**Texte d'étude**
Le retour du bon sens

La crise au Barreau déclenchée par les révélations sur l’existence d’une plainte pour vol à l’étalage contre la bâtonnière Lu Chan Khuong, tout juste élue à la tête de cette institution, se conclut pacifiquement. Après bien des emportements le bon sens a, enfin, prévalu.
 

Cette crise, qui est l’exemple parfait de la comédie d’erreurs, n’aurait jamais eu lieu si les bonnes décisions avaient été prises au bon moment, la première de ces erreurs étant attribuable à Me Lu Chan Khuong. Au moment où elle posait sa candidature, elle avait l’obligation morale d’informer les instances appropriées, soit le conseil d’administration, qu’elle avait été l’objet en 2014 d’une plainte pour vol à l’étage dans un magasin Simons.

Obligation morale, car le poste qu’elle postulait fait partie de notre système de justice. Comme ordre professionnel, le Barreau est là pour assurer la protection du public, mais aussi pour donner des avis aux gouvernements sur les lois et les nominations à la magistrature. Cet organisme et ses dirigeants se doivent d’être exemplaires.

En théorie, Me Khuong n’avait pas à révéler cette information puisque cette plainte avait été déjudiciarisée, ce qui lui évitait d’être accusée. Elle n’avait admis aucune culpabilité pour un geste qui, a-t-elle soutenu, était de l’ordre de la distraction. Tout dossier déjudiciarisé demeure confidentiel, ce qui lui permettait de penser que l’information la concernant ne deviendrait jamais publique. Erreur, car quelqu’un quelque part savait et parlerait. Cela était inévitable. Une fois élue bâtonnière, elle devenait vulnérable, ce qui s’est avéré.

**Données extraites**
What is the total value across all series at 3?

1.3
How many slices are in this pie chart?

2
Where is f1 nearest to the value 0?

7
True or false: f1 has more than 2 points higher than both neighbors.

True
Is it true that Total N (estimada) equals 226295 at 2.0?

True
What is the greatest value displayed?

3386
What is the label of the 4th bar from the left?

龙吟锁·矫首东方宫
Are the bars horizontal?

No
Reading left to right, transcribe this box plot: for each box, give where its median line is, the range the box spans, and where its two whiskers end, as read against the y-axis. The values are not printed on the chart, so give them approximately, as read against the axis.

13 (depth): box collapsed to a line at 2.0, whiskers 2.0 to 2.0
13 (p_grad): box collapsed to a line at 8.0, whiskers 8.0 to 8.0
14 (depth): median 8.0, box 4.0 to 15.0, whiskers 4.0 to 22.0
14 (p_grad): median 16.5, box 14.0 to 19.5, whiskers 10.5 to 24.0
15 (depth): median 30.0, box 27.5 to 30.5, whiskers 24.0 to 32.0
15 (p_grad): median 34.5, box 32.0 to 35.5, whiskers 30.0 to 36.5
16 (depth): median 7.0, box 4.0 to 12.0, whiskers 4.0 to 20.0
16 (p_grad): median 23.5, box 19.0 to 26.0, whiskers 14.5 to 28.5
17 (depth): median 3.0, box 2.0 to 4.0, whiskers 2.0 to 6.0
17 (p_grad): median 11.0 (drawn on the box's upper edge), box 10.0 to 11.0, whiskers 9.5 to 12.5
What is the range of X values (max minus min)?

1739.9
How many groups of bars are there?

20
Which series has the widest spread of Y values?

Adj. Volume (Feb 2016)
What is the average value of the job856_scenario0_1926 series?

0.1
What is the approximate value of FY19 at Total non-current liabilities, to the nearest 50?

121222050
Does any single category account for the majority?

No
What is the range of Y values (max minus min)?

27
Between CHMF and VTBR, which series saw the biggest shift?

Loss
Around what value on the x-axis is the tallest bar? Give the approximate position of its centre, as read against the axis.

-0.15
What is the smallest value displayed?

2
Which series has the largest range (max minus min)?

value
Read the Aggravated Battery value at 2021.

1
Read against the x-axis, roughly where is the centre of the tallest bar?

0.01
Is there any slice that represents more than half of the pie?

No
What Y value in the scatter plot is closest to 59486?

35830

**Consignes**
a. Recopiez le passage du texte sur la crise au Barreau qui commence par les mots contenant « Obligation morale, car » et se termine par « qui s’est avéré. ».
b. Résumez en deux phrases le texte sur la crise au Barreau.
c. Poursuivez le texte sur la crise au Barreau après sa dernière phrase.

**Corrigé**
a.
Obligation morale, car le poste qu’elle postulait fait partie de notre système de justice. Comme ordre professionnel, le Barreau est là pour assurer la protection du public, mais aussi pour donner des avis aux gouvernements sur les lois et les nominations à la magistrature. Cet organisme et ses dirigeants se doivent d’être exemplaires.

En théorie, Me Khuong n’avait pas à révéler cette information puisque cette plainte avait été déjudiciarisée, ce qui lui évitait d’être accusée. Elle n’avait admis aucune culpabilité pour un geste qui, a-t-elle soutenu, était de l’ordre de la distraction. Tout dossier déjudiciarisé demeure confidentiel, ce qui lui permettait de penser que l’information la concernant ne deviendrait jamais publique. Erreur, car quelqu’un quelque part savait et parlerait. Cela était inévitable. Une fois élue bâtonnière, elle devenait vulnérable, ce qui s’est avéré.

b. La crise au Barreau, déclenchée par la révélation d'une plainte pour vol à l'étalage contre la bâtonnière Lu Chan Khuong, se conclut pacifiquement. Me Khuong avait l'obligation morale d'informer le conseil d'administration de cette plainte au moment de sa candidature, car le Barreau et ses dirigeants se doivent d'être exemplaires, même si le dossier déjudiciarisé demeurait en théorie confidentiel.

c.
La confidentialité n’est pas un concept absolu, ce qu’avait appris en 1997 le juge Richard Therrien, qui fut destitué pour avoir caché au moment de sa nomination ses antécédents felquistes. Il croyait qu’ayant obtenu un pardon il pouvait taire sa condamnation à un an de prison en 1971. Dans son cas, le Conseil de la magistrature lui avait reproché d’avoir failli à son devoir de transparence, qui est supérieur pour un citoyen aspirant à devenir juge comparativement à un citoyen ordinaire. Cela est vrai aussi pour quiconque aspire au poste de bâtonnier. Me Khuong avait, au regard de la loi, droit au respect de sa vie privée, mais sur le plan éthique, elle se devait de dépasser la lettre de la loi et de permettre aux membres du Barreau de faire un choix éclairé au moment de l’élection. Pensons que par sa démission, elle reconnaît rétroactivement son erreur.

L’ex-bâtonnière n’est pas seule à avoir commis des erreurs dans cette crise. Le conseil d’administration a agi intempestivement, ne donnant pas vraiment la chance à Me Khuong de s’expliquer avant de demander sa démission puis de la suspendre, ce qui ouvrit la porte à une des plus belles chicanes d’avocats que le Québec ait connue. Il aurait été facile d’en faire l’économie si les parties avaient accepté dès le point de départ de se plier à un processus de médiation qu’ultimement elles finirent par accepter pour éviter de périr de ridicule.

Des enjeux individuels et politiques expliquent sans doute la virulence de la bataille. Un mode nouveau de gouvernance pour le Barreau vient d’être mis en place qui donne au bâtonnier une légitimité politique que les autres membres du conseil, qui siègent à titre individuel, n’ont pas. Me Khuong avait été élue avec de forts appuis et un programme de réforme du Barreau qui suscitait des réticences, surtout auprès des membres issus des grands bureaux. Le compromis trouvé pour dénouer l’impasse est honorable. Me Khuong démissionne, mais le conseil s’engage en contrepartie à mettre en oeuvre son programme de réforme. Une fin heureuse d’une histoire qui aura entaché néanmoins la réputation du Barreau.